ADHD kent drie symptoomgroepen: aandachtsproblemen, hyperactiviteit en impulsiviteit. “We spreken van ADHD wanneer deze drie kenmerken in een voldoende stabiele vorm aan bod komen”, zegt Dr. Dieter Baeyens, onderzoeker aan het Departement Toegepaste Psychologie van de Lessius Hogeschool in Antwerpen. “Daarenboven dienen er aantoonbare beperkingen te zijn in het sociale en schoolse functioneren. Deze laatste punten worden vaak vergeten. Ten slotte moet een aantal kenmerken en beperkingen aanwezig zijn voor het zevende levensjaar om van ADHD te kunnen spreken. Dit maakt dat ADHD te pas, maar soms ook te onpas wordt gelabeld.”
Multidisciplinair werken
Of de stijging van kinderen met ADHD te wijten is aan een slechte diagnose, is dus een heikel punt. “Alle kinderen waarbij nog maar een vermoeden is van ADHD, verdienen de kans om de diagnose, en vooral de zorg die daarop volgt, te kunnen krijgen”, zegt Dr. Baeyens. “Het is wel belangrijk om meerdere disciplines aan bod te laten komen. Enerzijds heb je altijd een arts nodig, omdat het om een stoornis met een neurobiologische oorzaak gaat. Anderzijds moeten de kenmerken ook ongepast zijn voor het ontwikkelingsniveau van het kind. Op dat ogenblik verwacht je toch dat er een psycholoog of kinderpsychiater aan te pas komt.”
Gedragstherapie
Medicatie is immers niet de enige behandelingsmethode voor ADHD. De gedragstherapeutische begeleiding is minstens even belangrijk. “Bij een ernstige vorm van ADHD is een behandeling met medicatie bijna een deontologische verplichting voor de behandelende arts”, zegt Dr.
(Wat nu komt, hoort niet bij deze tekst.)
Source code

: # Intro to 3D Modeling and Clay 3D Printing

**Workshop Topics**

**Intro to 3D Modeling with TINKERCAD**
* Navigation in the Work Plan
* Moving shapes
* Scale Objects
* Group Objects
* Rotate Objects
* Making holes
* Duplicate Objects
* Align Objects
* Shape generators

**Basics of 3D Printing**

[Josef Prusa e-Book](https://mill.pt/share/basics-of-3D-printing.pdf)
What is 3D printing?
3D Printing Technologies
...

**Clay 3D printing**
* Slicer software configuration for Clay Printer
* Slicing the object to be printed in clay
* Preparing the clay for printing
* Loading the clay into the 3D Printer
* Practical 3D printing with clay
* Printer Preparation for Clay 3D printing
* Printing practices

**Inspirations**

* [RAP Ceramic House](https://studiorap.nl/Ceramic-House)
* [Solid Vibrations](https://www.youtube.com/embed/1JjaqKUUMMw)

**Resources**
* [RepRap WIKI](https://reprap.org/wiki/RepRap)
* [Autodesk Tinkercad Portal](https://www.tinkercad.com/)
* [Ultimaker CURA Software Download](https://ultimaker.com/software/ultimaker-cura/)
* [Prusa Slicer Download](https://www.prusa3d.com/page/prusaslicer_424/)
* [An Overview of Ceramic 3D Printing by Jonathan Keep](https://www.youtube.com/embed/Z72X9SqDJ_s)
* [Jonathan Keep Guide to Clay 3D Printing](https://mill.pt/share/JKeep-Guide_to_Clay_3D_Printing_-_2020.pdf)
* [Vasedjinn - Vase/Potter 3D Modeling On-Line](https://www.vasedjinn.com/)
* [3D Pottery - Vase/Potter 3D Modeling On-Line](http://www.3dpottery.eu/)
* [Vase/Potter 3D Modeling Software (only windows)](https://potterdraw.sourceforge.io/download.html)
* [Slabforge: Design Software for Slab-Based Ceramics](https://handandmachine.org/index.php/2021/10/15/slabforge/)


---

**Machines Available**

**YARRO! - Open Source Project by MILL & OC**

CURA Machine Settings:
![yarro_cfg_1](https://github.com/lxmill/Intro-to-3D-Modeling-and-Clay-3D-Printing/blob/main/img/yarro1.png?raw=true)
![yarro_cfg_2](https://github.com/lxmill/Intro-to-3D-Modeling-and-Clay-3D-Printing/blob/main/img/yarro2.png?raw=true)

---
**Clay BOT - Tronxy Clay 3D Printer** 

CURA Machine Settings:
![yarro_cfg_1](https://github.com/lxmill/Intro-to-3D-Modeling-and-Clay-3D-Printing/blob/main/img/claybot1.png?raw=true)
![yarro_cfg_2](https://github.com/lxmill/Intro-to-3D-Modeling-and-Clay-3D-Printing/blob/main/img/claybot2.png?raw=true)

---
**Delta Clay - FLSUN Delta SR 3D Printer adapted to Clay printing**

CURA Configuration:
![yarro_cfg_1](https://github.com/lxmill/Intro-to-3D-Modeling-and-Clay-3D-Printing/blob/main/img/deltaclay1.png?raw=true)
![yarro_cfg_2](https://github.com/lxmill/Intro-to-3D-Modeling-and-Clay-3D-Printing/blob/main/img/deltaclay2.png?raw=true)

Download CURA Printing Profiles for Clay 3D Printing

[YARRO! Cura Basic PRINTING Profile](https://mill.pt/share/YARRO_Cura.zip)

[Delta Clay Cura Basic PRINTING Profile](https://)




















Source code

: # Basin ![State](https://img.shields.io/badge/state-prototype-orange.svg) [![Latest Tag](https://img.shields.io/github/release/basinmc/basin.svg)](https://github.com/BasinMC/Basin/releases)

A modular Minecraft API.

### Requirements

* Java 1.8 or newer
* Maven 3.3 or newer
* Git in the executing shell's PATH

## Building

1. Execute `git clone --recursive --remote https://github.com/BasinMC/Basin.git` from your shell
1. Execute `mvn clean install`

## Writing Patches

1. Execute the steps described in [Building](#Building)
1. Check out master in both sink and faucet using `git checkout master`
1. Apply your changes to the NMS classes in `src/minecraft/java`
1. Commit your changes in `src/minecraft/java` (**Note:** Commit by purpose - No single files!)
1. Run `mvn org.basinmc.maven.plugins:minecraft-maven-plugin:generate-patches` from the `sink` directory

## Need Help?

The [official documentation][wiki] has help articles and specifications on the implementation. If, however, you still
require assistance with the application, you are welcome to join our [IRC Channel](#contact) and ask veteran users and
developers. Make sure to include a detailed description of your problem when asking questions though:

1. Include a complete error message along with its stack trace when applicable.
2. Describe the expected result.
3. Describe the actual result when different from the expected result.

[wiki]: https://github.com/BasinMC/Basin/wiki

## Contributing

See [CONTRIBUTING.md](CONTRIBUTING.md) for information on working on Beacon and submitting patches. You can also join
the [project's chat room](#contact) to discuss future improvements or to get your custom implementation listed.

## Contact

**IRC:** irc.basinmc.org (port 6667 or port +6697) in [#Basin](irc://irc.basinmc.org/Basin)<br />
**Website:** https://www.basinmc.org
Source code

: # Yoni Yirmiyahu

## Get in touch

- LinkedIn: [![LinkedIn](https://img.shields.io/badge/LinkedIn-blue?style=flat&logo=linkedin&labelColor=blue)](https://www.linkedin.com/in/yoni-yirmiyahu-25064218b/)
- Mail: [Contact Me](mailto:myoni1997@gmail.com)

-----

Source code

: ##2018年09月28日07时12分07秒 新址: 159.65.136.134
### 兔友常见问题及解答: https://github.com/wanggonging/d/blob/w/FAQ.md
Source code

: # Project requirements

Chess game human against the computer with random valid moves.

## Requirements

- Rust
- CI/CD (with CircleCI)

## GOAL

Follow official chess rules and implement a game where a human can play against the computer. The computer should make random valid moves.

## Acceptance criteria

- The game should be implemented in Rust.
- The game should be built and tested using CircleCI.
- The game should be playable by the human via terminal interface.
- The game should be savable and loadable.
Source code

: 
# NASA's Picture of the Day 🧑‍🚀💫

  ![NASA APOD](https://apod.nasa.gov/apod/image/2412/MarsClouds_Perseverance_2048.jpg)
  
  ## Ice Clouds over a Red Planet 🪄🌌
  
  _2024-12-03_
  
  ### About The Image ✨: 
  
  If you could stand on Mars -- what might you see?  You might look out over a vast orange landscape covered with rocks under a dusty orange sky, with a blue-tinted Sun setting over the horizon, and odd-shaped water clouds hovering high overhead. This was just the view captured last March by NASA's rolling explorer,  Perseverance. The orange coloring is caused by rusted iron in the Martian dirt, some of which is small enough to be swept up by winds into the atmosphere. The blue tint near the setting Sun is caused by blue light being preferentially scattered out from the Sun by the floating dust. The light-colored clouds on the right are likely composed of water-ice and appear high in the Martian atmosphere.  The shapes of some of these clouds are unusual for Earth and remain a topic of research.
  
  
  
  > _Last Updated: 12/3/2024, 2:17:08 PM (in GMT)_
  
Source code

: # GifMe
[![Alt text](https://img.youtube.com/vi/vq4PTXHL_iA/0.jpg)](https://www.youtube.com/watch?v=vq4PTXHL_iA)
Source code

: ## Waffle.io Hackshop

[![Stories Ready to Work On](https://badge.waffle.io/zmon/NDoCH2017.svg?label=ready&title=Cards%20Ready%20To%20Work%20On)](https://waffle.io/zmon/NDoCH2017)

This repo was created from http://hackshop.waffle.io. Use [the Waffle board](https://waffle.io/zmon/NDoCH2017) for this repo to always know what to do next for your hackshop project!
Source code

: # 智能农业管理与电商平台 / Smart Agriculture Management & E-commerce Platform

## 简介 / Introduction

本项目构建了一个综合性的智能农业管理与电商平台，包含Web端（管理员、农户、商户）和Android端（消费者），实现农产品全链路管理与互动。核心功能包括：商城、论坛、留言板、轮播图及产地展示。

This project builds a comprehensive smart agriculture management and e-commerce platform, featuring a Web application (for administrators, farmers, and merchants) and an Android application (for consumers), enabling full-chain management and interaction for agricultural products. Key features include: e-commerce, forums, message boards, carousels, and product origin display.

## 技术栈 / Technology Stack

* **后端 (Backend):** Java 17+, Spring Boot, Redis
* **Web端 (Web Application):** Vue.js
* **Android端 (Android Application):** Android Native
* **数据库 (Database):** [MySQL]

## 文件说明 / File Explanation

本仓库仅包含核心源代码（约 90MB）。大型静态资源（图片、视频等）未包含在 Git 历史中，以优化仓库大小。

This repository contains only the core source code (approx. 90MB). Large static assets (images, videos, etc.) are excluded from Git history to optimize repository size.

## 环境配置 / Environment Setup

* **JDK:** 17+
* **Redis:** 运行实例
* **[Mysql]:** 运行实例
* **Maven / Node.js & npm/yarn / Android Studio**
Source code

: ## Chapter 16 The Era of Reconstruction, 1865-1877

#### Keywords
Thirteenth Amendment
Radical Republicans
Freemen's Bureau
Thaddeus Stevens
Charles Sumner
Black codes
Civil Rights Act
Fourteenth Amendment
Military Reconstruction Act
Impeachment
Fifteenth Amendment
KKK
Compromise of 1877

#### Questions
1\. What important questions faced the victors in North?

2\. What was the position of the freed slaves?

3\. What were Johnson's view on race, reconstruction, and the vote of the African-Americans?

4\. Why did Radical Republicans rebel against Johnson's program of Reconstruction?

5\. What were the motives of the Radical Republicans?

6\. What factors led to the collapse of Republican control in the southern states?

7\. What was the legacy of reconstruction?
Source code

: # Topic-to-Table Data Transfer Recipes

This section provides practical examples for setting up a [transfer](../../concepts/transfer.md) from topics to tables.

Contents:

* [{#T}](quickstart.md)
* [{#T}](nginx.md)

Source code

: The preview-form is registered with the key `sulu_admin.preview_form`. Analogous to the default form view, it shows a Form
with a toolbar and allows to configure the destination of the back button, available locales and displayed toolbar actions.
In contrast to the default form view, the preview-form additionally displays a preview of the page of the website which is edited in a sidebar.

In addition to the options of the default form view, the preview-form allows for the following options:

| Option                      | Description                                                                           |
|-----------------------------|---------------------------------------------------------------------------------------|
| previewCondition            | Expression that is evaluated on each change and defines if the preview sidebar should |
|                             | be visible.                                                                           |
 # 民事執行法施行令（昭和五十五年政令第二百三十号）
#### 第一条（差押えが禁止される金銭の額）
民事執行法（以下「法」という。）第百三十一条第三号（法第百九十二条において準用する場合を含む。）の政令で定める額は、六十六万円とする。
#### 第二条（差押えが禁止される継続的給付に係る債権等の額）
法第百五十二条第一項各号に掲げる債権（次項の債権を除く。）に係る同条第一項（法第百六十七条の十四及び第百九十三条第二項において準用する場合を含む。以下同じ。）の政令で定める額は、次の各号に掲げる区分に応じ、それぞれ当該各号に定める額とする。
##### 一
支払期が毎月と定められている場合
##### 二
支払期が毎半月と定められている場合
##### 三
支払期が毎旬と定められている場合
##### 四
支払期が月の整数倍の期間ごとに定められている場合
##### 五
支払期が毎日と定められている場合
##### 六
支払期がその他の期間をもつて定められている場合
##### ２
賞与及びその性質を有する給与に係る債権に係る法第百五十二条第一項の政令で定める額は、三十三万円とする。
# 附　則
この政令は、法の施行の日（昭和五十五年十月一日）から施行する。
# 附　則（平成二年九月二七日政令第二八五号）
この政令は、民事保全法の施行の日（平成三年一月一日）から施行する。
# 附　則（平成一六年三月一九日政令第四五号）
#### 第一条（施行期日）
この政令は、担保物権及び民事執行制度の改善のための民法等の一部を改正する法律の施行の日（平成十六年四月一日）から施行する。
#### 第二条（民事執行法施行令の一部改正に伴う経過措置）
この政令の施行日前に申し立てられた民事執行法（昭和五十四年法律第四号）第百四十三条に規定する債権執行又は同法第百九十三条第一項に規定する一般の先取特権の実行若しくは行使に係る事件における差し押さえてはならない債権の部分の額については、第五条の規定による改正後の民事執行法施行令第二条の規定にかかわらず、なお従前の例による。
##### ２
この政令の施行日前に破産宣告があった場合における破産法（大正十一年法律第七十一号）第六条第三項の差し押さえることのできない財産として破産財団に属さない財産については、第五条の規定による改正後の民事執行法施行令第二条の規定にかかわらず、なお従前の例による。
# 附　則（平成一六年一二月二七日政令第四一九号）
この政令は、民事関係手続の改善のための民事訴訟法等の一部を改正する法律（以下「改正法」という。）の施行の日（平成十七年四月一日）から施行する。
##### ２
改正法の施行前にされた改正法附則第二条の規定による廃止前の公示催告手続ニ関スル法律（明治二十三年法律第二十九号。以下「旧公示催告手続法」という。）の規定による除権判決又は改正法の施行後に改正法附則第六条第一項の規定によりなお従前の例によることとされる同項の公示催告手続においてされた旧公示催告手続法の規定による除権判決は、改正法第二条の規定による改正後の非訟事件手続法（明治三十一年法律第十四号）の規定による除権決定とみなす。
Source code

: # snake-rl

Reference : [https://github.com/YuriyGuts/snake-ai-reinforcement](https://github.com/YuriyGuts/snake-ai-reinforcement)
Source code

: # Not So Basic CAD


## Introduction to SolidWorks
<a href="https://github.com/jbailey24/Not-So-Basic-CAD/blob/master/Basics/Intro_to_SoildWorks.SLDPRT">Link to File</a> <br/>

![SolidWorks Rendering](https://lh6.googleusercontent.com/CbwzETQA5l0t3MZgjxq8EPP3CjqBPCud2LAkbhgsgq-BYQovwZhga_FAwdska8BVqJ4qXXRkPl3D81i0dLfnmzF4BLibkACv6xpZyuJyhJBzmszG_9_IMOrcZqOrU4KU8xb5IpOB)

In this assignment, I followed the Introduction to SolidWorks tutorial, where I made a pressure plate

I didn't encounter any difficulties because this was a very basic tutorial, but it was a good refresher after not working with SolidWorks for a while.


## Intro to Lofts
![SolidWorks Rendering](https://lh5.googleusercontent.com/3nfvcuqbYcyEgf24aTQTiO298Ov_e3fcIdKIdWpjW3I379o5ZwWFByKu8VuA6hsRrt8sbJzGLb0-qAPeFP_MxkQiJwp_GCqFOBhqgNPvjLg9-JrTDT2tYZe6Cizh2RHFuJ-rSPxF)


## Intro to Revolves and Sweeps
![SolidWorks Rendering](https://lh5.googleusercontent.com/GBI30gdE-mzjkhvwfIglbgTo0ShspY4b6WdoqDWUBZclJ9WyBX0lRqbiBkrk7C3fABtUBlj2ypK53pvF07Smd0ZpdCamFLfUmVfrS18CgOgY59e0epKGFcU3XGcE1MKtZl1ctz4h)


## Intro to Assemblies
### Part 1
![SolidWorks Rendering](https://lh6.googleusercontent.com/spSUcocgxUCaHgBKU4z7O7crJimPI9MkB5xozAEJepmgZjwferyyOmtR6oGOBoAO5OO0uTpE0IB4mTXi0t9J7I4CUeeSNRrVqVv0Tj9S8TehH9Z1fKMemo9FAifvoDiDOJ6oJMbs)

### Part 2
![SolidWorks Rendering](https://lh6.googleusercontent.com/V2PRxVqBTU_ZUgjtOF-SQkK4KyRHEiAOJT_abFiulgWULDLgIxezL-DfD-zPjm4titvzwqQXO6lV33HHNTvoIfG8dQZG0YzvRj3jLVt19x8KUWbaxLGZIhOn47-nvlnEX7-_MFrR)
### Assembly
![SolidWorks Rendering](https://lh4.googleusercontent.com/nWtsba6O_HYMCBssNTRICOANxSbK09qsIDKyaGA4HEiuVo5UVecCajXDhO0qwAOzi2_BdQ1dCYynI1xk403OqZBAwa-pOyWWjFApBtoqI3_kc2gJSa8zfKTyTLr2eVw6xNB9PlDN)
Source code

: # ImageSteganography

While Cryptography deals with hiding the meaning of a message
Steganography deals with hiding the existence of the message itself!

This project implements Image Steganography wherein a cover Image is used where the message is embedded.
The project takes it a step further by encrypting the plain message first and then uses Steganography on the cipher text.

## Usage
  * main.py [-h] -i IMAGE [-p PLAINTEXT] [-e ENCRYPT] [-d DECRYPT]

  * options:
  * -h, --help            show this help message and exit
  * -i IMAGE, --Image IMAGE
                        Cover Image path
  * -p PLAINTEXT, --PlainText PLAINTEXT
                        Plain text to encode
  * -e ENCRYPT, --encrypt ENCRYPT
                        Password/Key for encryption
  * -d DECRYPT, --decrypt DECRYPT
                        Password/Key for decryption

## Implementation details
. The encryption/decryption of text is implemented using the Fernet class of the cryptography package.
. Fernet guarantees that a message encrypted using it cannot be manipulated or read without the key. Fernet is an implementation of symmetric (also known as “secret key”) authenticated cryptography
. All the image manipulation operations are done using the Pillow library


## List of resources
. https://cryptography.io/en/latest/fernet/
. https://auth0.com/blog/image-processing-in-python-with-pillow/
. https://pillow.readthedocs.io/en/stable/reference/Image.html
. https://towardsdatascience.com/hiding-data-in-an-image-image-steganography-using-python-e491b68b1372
Baeyens. “Toch is het ook dan belangrijk dat er een gedragstherapeutische behandeling wordt gestart. De medicatie opent perspectieven om aan de andere zaken, waaronder gedragspatronen en de in stand houdende problemen, te werken.”
Te snelle diagnose
Voor veel kinderen stopt de begeleiding echter bij de arts. “Naar mijn gevoel wordt de medicatie soms te snel voorgeschreven”, vertelt een kinder – en jeugdpsychiater (wenste anoniem te blijven, nvdr). “De verkoop van Rilatine, een soort amfetamine die al veertig jaar op de markt is, is erg gestegen de laatste tien jaar. Dit kan deels verklaard worden door een betere diagnose. Maar je kunt je ook de vraag stellen of die kinderen werkelijk allemaal ADHD hebben. Ik ben er zelf niet zo gerust in.”
Controle
Het onnodige gebruik van medicatie gaat gepaard met het risico op verslaving. Om dit tegen te gaan, moet er gereageerd worden aan het begin van het proces, namelijk bij de diagnose. “Dit kan eventueel via diagnosecentra verlopen”, zegt de kinderpsychiater, “zodat de diagnose zorgvuldiger gebeurt en dit proces ook geëvalueerd kan worden. Er zou meer aandacht aan deze problematiek moeten besteed worden door de regering en de mutualiteiten.”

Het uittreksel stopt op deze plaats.